Triant is an experimental political ideology test developed by European Strategy. Think of the Political Compass, but three times as granular and with 12 archetypes. You will answer 42 randomized questions on an agreement scale. At the end, you will receive a 6-dimensional profile and your closest ideological archetypes.
The 12 Archetypes
Alongside these archetypes, Triant also calculates a Polarization Score based on how strongly or moderately you answer across all 42 questions.
You strongly favor egalitarian economics, ecological restraint, social progress, global cooperation, civil liberties, and institutional reform. This profile often emphasizes solidarity across borders, rights expansion, and public-interest governance backed by evidence.
You combine market-leaning economics with cultural traditionalism, national preference, law-and-order instincts, and deep distrust of elite institutions. This profile tends to frame politics as people-versus-establishment and prioritize sovereignty over international constraint.
You prefer market-oriented policy with technocratic institutions, moderate social liberalism, and pragmatic globalism. This profile values incremental reform, rules-based systems, and expert-led policy design over sweeping ideological rupture.
You emphasize redistribution, robust public goods, social inclusion, and democratic accountability. This profile often seeks to constrain concentrated private power while preserving civil liberties and participatory institutions.

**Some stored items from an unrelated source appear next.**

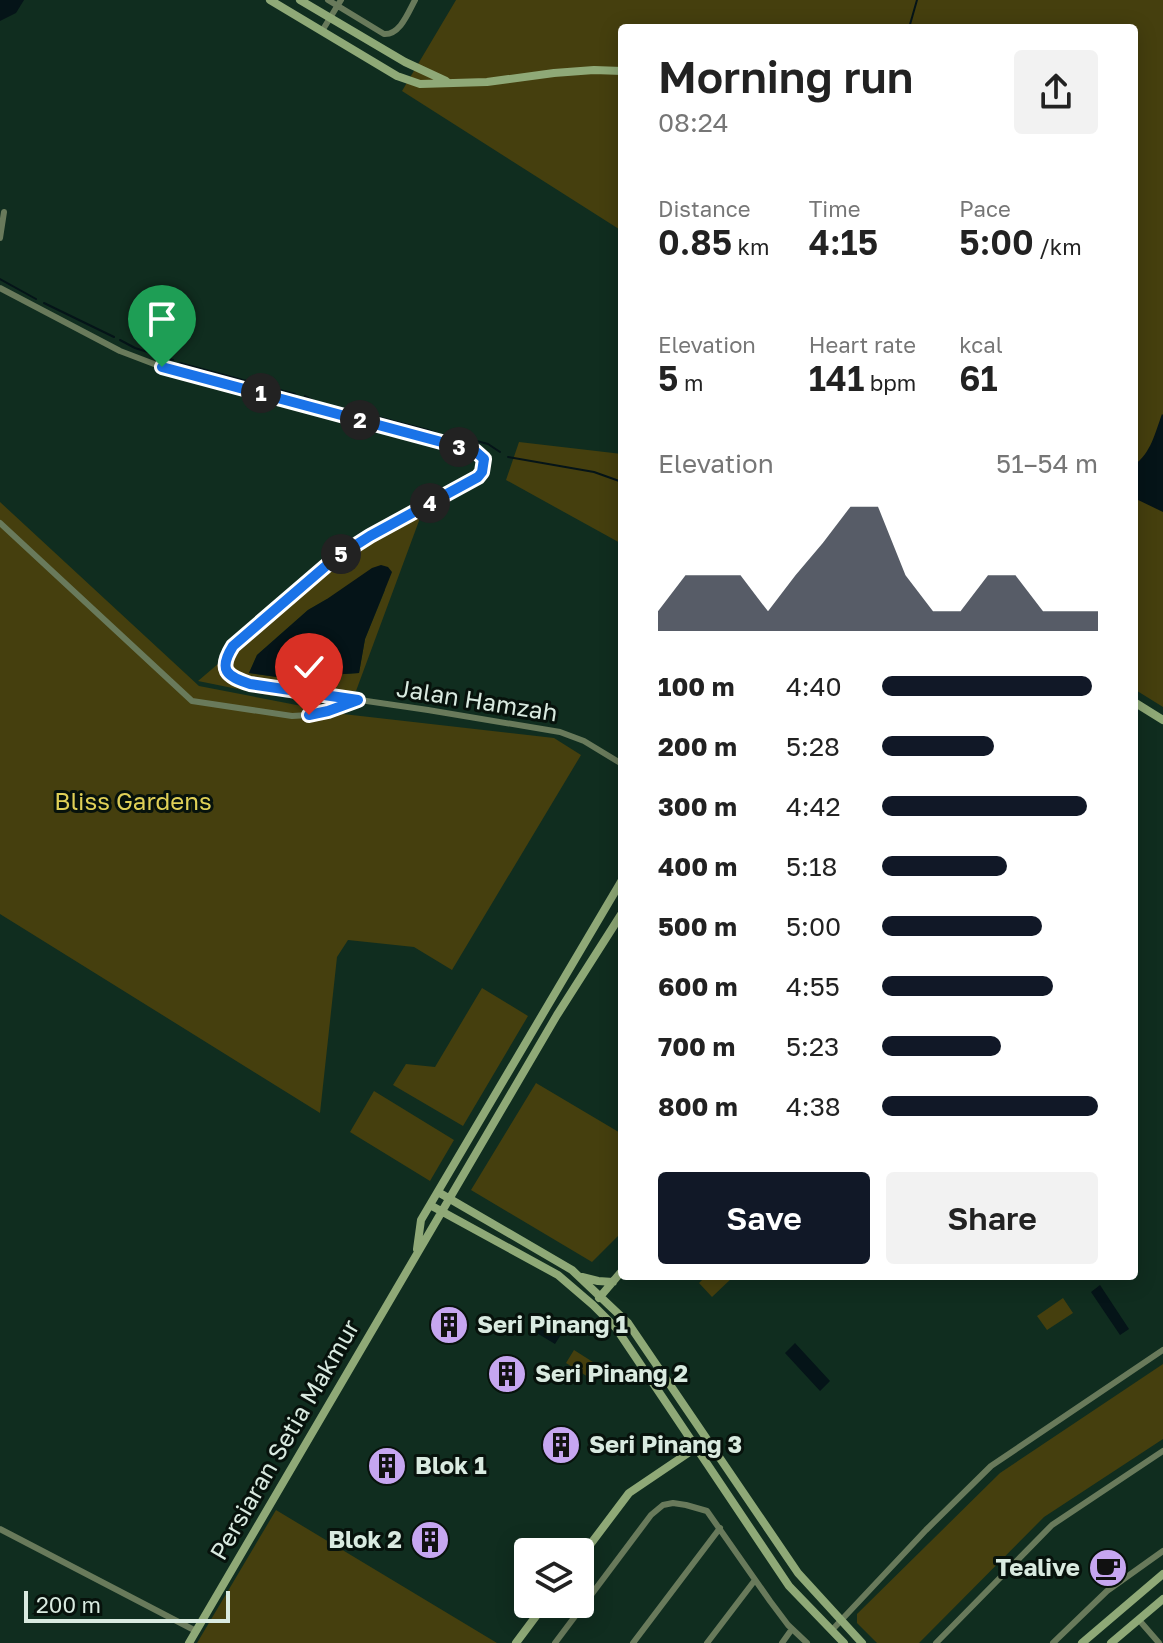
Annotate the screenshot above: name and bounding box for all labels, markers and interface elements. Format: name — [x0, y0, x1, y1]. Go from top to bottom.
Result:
text: Morning run — [658, 50, 913, 103]
button: share — [1014, 50, 1098, 134]
text: 08:24 — [658, 107, 729, 138]
text: Distance — [658, 195, 750, 222]
text: Time — [809, 195, 860, 222]
text: Pace — [959, 195, 1011, 222]
text: 0.85 — [658, 222, 732, 262]
text: 4:15 — [809, 222, 878, 262]
text: 5:00 — [959, 222, 1034, 262]
text: km — [732, 233, 769, 260]
text: /km — [1034, 233, 1082, 260]
pin — [128, 285, 196, 367]
icon: arrive — [140, 297, 184, 341]
text: Elevation — [658, 331, 756, 358]
text: Heart rate — [809, 331, 916, 358]
text: kcal — [959, 331, 1003, 358]
text: 5 — [658, 358, 678, 398]
text: 141 — [809, 358, 864, 398]
text: 61 — [959, 358, 998, 398]
text: m — [678, 369, 703, 396]
text: bpm — [864, 369, 916, 396]
pin: 1 — [241, 373, 281, 413]
text: 1 — [255, 379, 267, 406]
pin: 2 — [340, 400, 380, 440]
text: 2 — [353, 406, 367, 433]
pin: 3 — [439, 427, 479, 467]
text: 3 — [452, 433, 466, 460]
text: Elevation — [658, 448, 774, 479]
text: 51–54 m — [996, 448, 1098, 479]
pin: 4 — [410, 483, 450, 523]
text: 4 — [423, 489, 437, 516]
pin: 5 — [321, 534, 361, 574]
text: 5 — [334, 540, 348, 567]
pin — [275, 633, 343, 715]
icon: check — [287, 645, 331, 689]
text: 100 m — [658, 671, 734, 702]
text: 4:40 — [786, 671, 842, 702]
street label: Jalan Hamzah — [395, 672, 560, 727]
text: 200 m — [658, 731, 737, 762]
text: 5:28 — [786, 731, 840, 762]
park label: Bliss Gardens — [54, 786, 212, 815]
text: 300 m — [658, 791, 737, 822]
text: 4:42 — [786, 791, 841, 822]
text: 400 m — [658, 851, 737, 882]
text: 5:18 — [786, 851, 837, 882]
text: 500 m — [658, 911, 737, 942]
text: 5:00 — [786, 911, 841, 942]
text: 600 m — [658, 971, 738, 1002]
text: 4:55 — [786, 971, 840, 1002]
text: 700 m — [658, 1031, 735, 1062]
text: 5:23 — [786, 1031, 839, 1062]
text: 800 m — [658, 1091, 738, 1122]
text: 4:38 — [786, 1091, 841, 1122]
button: Save — [658, 1172, 870, 1264]
button: Share — [886, 1172, 1098, 1264]
building icon: Seri Pinang 1 — [428, 1304, 470, 1346]
place label: Seri Pinang 1 — [477, 1309, 628, 1338]
street label: Persiaran Setia Makmur — [203, 1314, 364, 1565]
building icon: Seri Pinang 2 — [486, 1353, 528, 1395]
place label: Seri Pinang 2 — [535, 1358, 688, 1387]
building icon: Seri Pinang 3 — [540, 1424, 582, 1466]
place label: Seri Pinang 3 — [589, 1429, 742, 1458]
building icon: Blok 1 — [366, 1445, 408, 1487]
place label: Blok 1 — [415, 1450, 487, 1479]
building icon: Blok 2 — [409, 1519, 451, 1561]
place label: Blok 2 — [328, 1524, 402, 1553]
map controls — [514, 1538, 594, 1618]
button: layers — [514, 1538, 594, 1618]
cafe icon: Tealive — [1087, 1547, 1129, 1589]
place label: Tealive — [996, 1552, 1080, 1581]
scale bar — [24, 1587, 230, 1623]
text: 200 m — [36, 1591, 101, 1618]

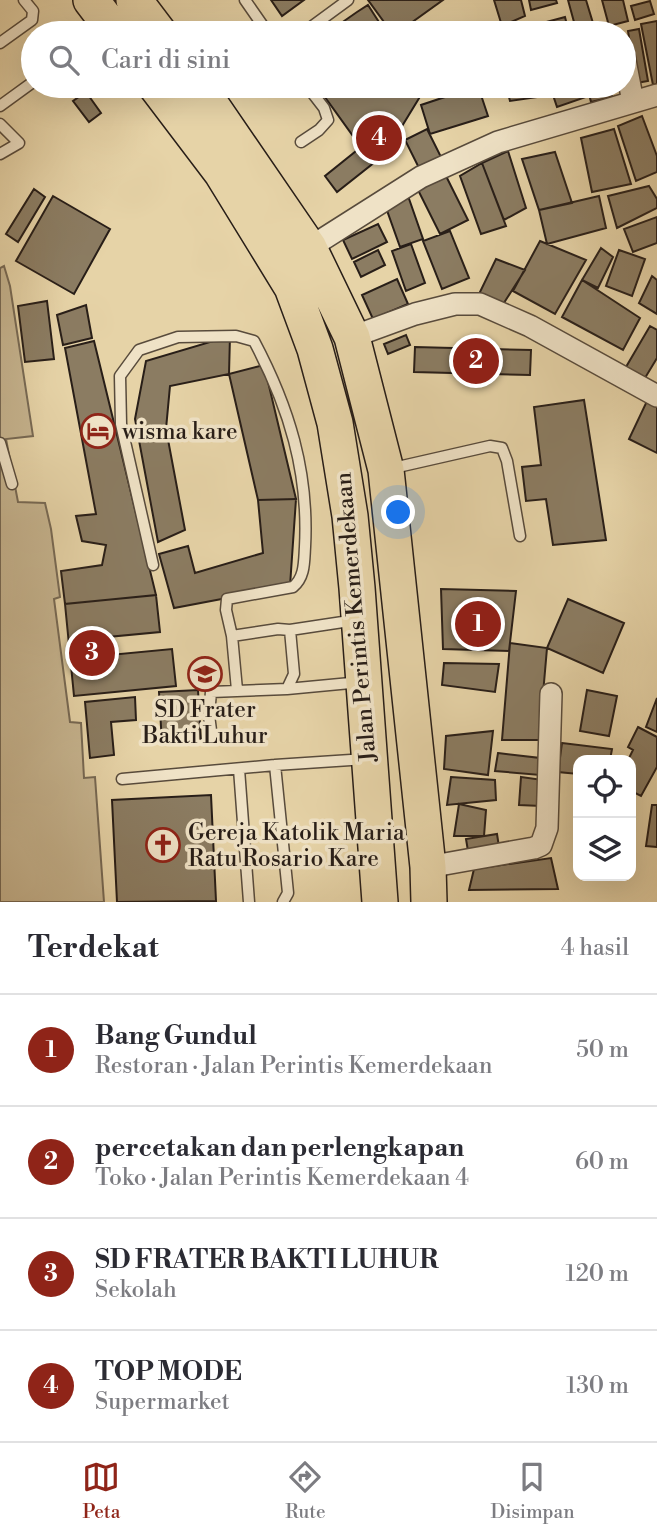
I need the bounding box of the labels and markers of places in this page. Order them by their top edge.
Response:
pin: 4 [356,112,402,164]
pin: 2 [453,335,499,387]
hotel icon: wisma kare [79,412,117,450]
place label: wisma kare [121,418,238,446]
pin: 1 [455,598,501,650]
pin: 3 [69,627,115,679]
school or university icon: SD Frater Bakti Luhur [186,655,224,693]
place label: SD Frater Bakti Luhur [141,696,268,750]
place label: Gereja Katolik Maria Ratu Rosario Kare [188,819,405,873]
church icon: Gereja Katolik Maria Ratu Rosario Kare [144,826,182,864]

You prioritize free markets and personal autonomy with strong skepticism toward coercive state power. This profile often resists censorship and surveillance, defends property rights, and prefers decentralized voluntary ordering over centralized authority.
You are future-oriented, highly pro-innovation, and willing to trade tradition for rapid technological progress. This profile typically backs growth, engineering-led climate solutions, transhuman trajectories, and global techno-economic integration.
You blend cultural traditionalism and social order with trust in durable institutions. This profile generally favors continuity, procedural legitimacy, and gradual adaptation rather than disruptive transformation.
You prioritize ecological limits, local resilience, and solidarity-focused economics while preserving a strong communal social fabric. This profile tends to emphasize stewardship, anti-extractive policy, and social cohesion over hyper-individualism.
You favor strategic state capacity, industrial policy, and national cohesion to strengthen domestic prosperity and sovereignty. This profile often supports selective markets, strong institutions, and guarded openness to global systems.
You distrust elites and centralized authority across the board while insisting on grassroots control. This profile can combine anti-establishment sentiment with maximal civil liberty and skepticism toward both corporate and bureaucratic concentration.
You support decisive centralized governance to execute ambitious national projects and social engineering goals. This profile values order, capacity, and long-horizon planning, often accepting constraints on liberty to pursue collective outcomes.
You cluster near the center and evaluate policy by practical outcomes over rigid doctrine. This profile tends to tolerate mixed economies, balanced rights-and-order tradeoffs, and evidence-based iteration across changing conditions.